Tarpon Springs Mayor David Archie was surprised by the nearly 20-year-old invalid rule.
Tarpon Springs Mayor David Archie was surprised by the nearly 20-year-old invalid rule.
Published Oct. 9, 2014

TARPON SPRINGS — For the past month, city officials have been talking about getting rid of a city rule limiting tax increases. But whatever they decide won't change the fact that the rule has been effectively useless since voters approved it nearly 20 years ago.

Why? Because the change in 1995 was in direct conflict with a state law passed in 1973.

And in the ultimate irony, the lawyer who figured out in 2014 that it was illegal was the city attorney who helped craft it in 1995.

In the '70s, the state banned cities from restricting tax decisions made by governing bodies.

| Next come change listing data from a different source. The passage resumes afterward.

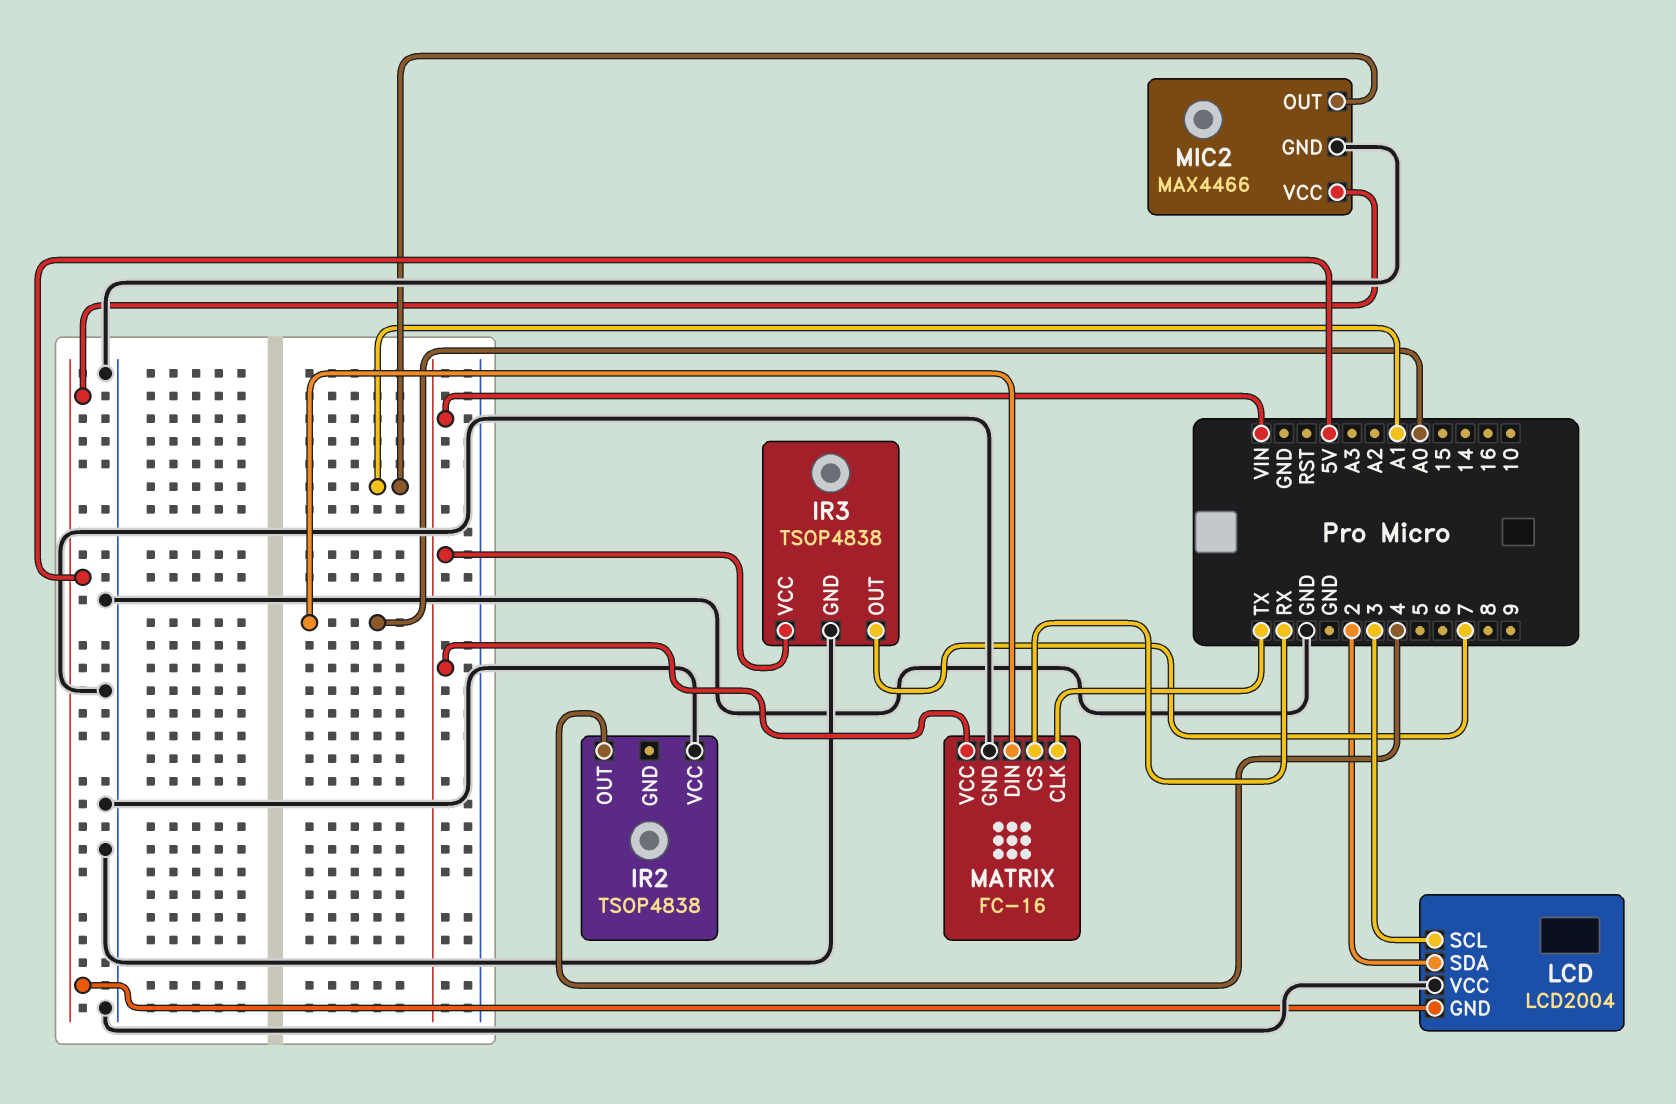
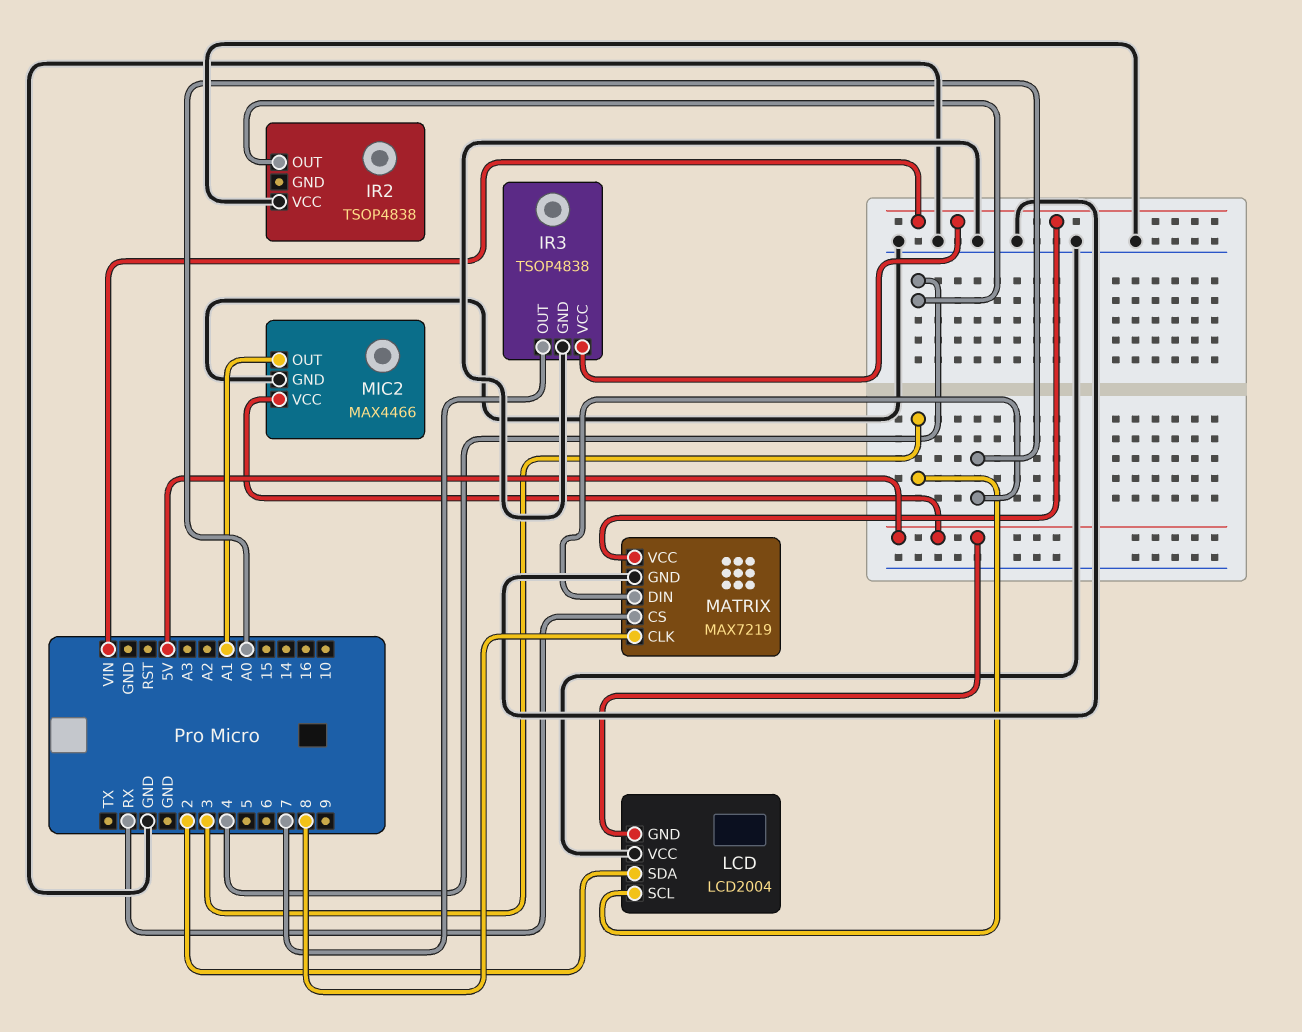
MATRIX: FC-16 -> MAX7219
MATRIX pin CLK: TX -> 8

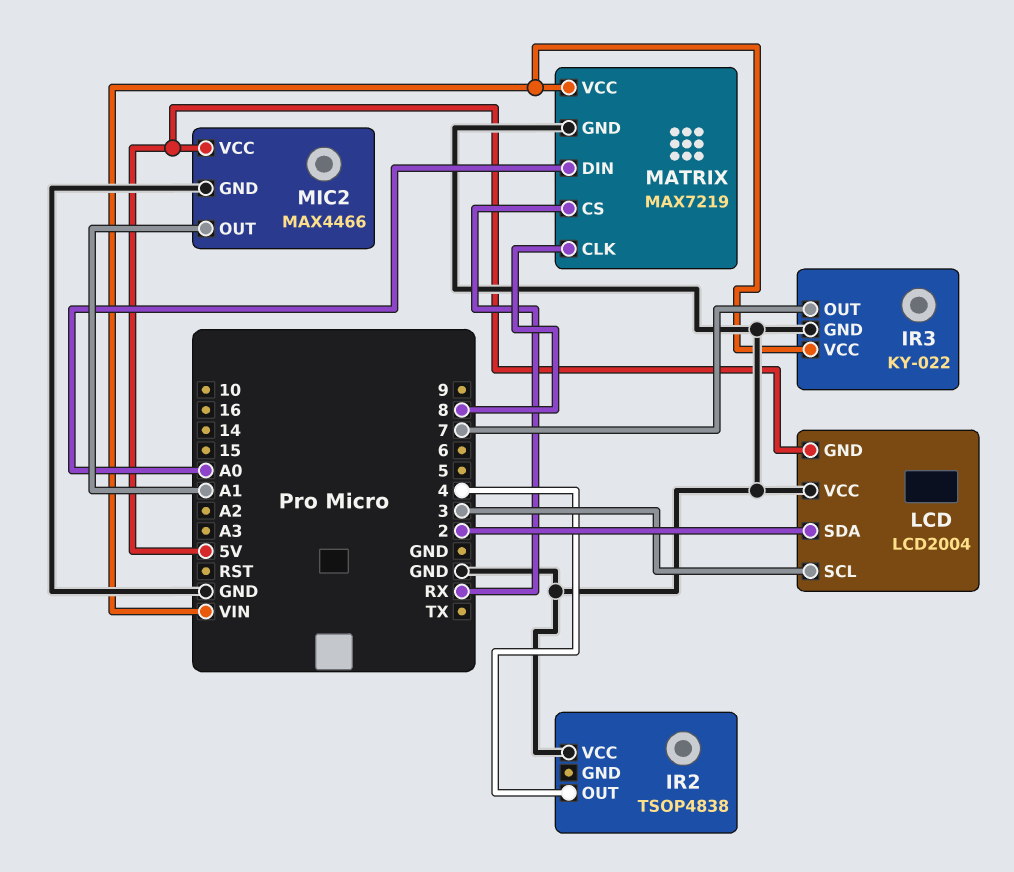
IR3: TSOP4838 -> KY-022

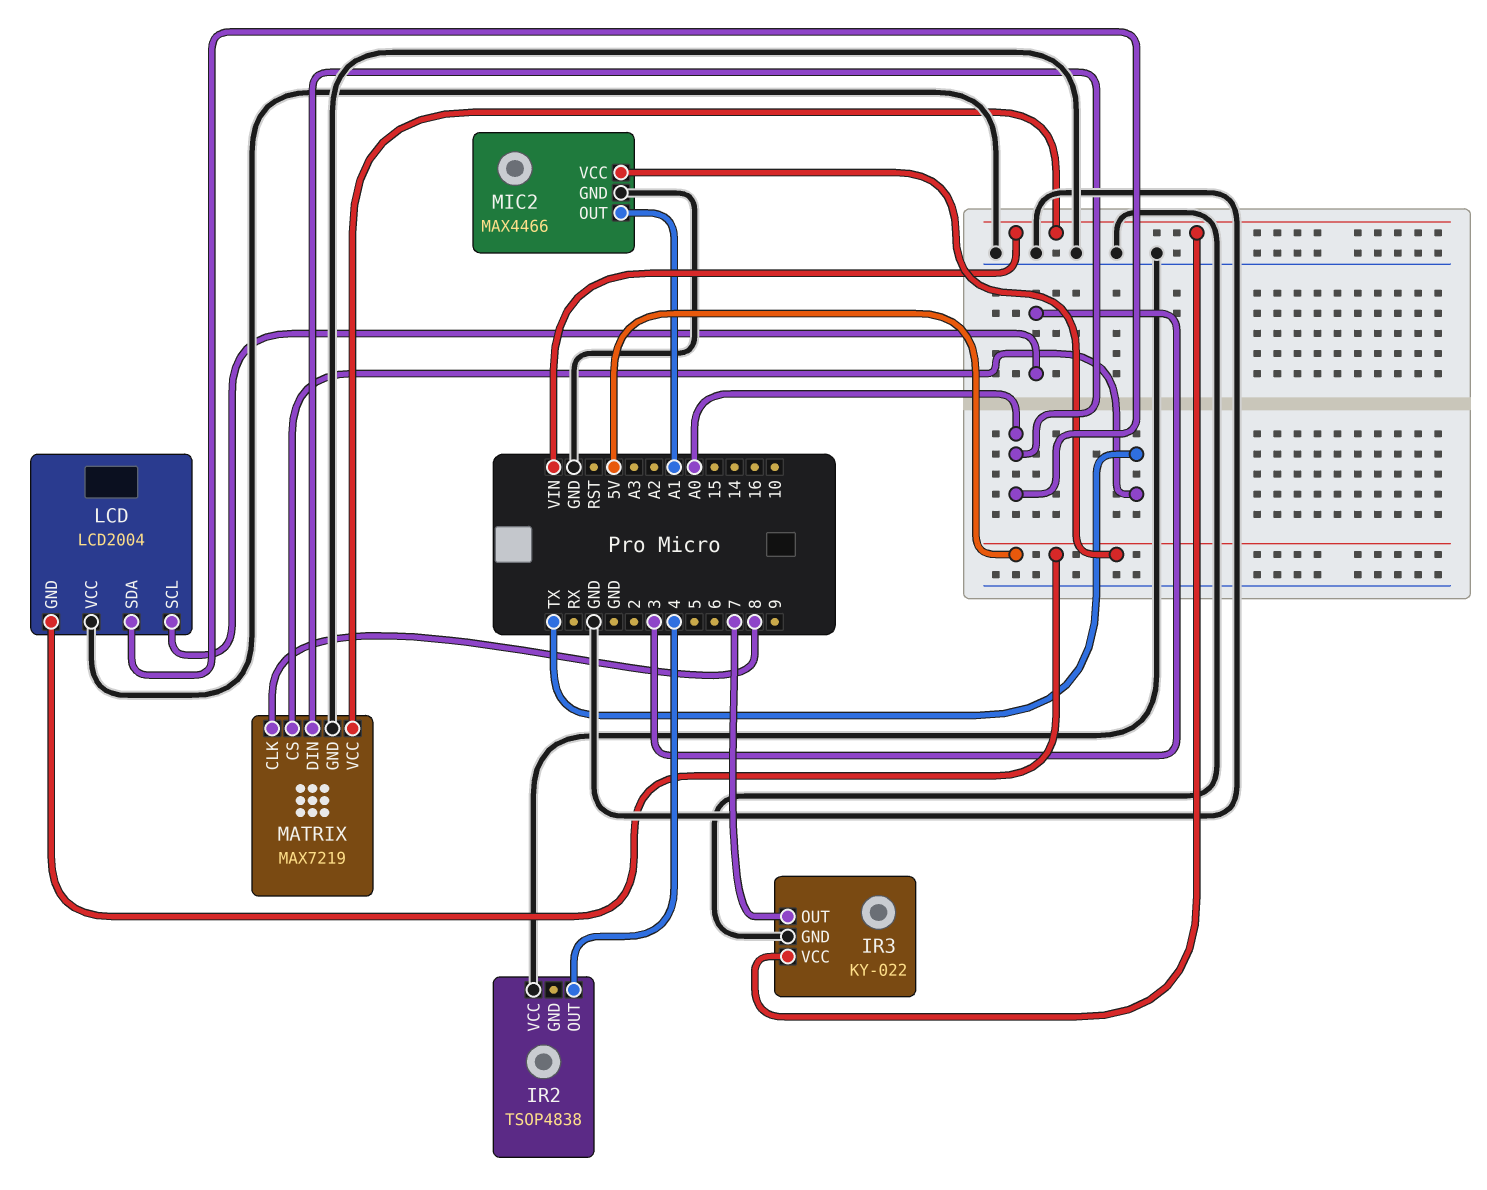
LCD pin SDA: 2 -> A0
MATRIX pin CS: RX -> TX

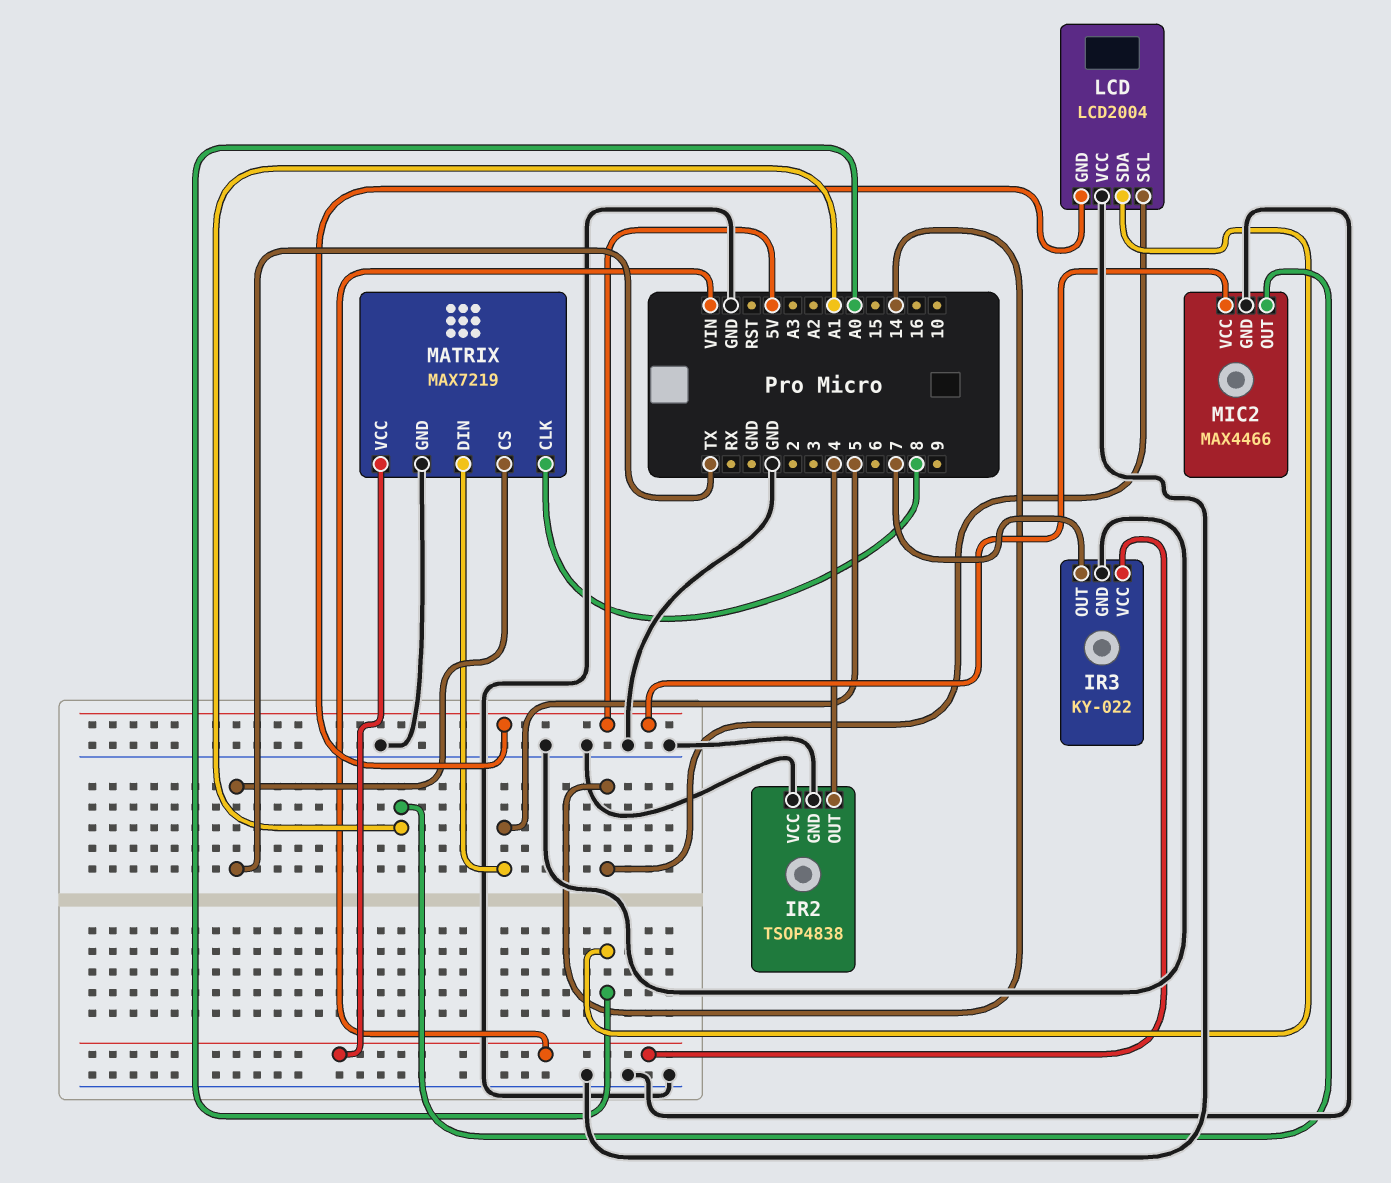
IR2 pin GND: none -> GND
LCD pin SCL: 3 -> 14
MATRIX pin DIN: A0 -> 5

That means Tarpon's rule, embedded in the city charter, to take drastic tax increases to a public vote (an option they've never actually employed) holds no power.

Such a vote would go against state law and could never carry weight, city attorney Jay Daigneault told commissioners last month.

Now, commissioners are considering removing the tax rate referendum requirement from the charter, the city's governing document, after public hearings later this fall.

Striking that rule would serve only to keep the charter error-free. Commissioners always had the authority to raise taxes by any amount they choose.

That's something no one told Charter Review Commission chairman John Tarapani in the '90s when he set out to restrict future commissioners from drastically raising the tax rate.

In all the time since, no one has caught the discrepancy between city and state law. Tarpon commissioners have opted for more mild tax increases, or, more recently, no increase at all. The rate has stayed flat for the last five years.

The mistake went unnoticed by countless city officials until this summer, when former city attorney Herb Elliott combed through Tarpon's governing documents and alerted Daigneault to his own misstep 20 years before.

Elliott, who missed the error over the years while spearheading multiple rounds of the Charter Revision Commission, wasn't even a member when the group convened this summer. He spotted the issue while researching a different topic related to the charter.

It's easy to catch errors by Googling state law, a luxury no one was afforded in the mid '90s.

"What was surprising was that this was on the ballot and in the charter so long and no one really even caught it," Mayor David Archie said. "For 20 years it's been there and everyone just assumed, in terms of the attorneys … I don't think that any of them even looked at it to even do any research, because there was no need."

After learning of Elliott's catch, Vice Mayor Jeff Larsen hesitated to support removing the offending provision, as Daigneault recommended.

The question the commission faces is whether to remove a symbolic gesture: the idea that future commissioners will consider the public's opinion before hiking the tax rate.

"There's no symbolism in charters and rules," City Manager Mark LeCouris said. "We thought that symbol was based in fact."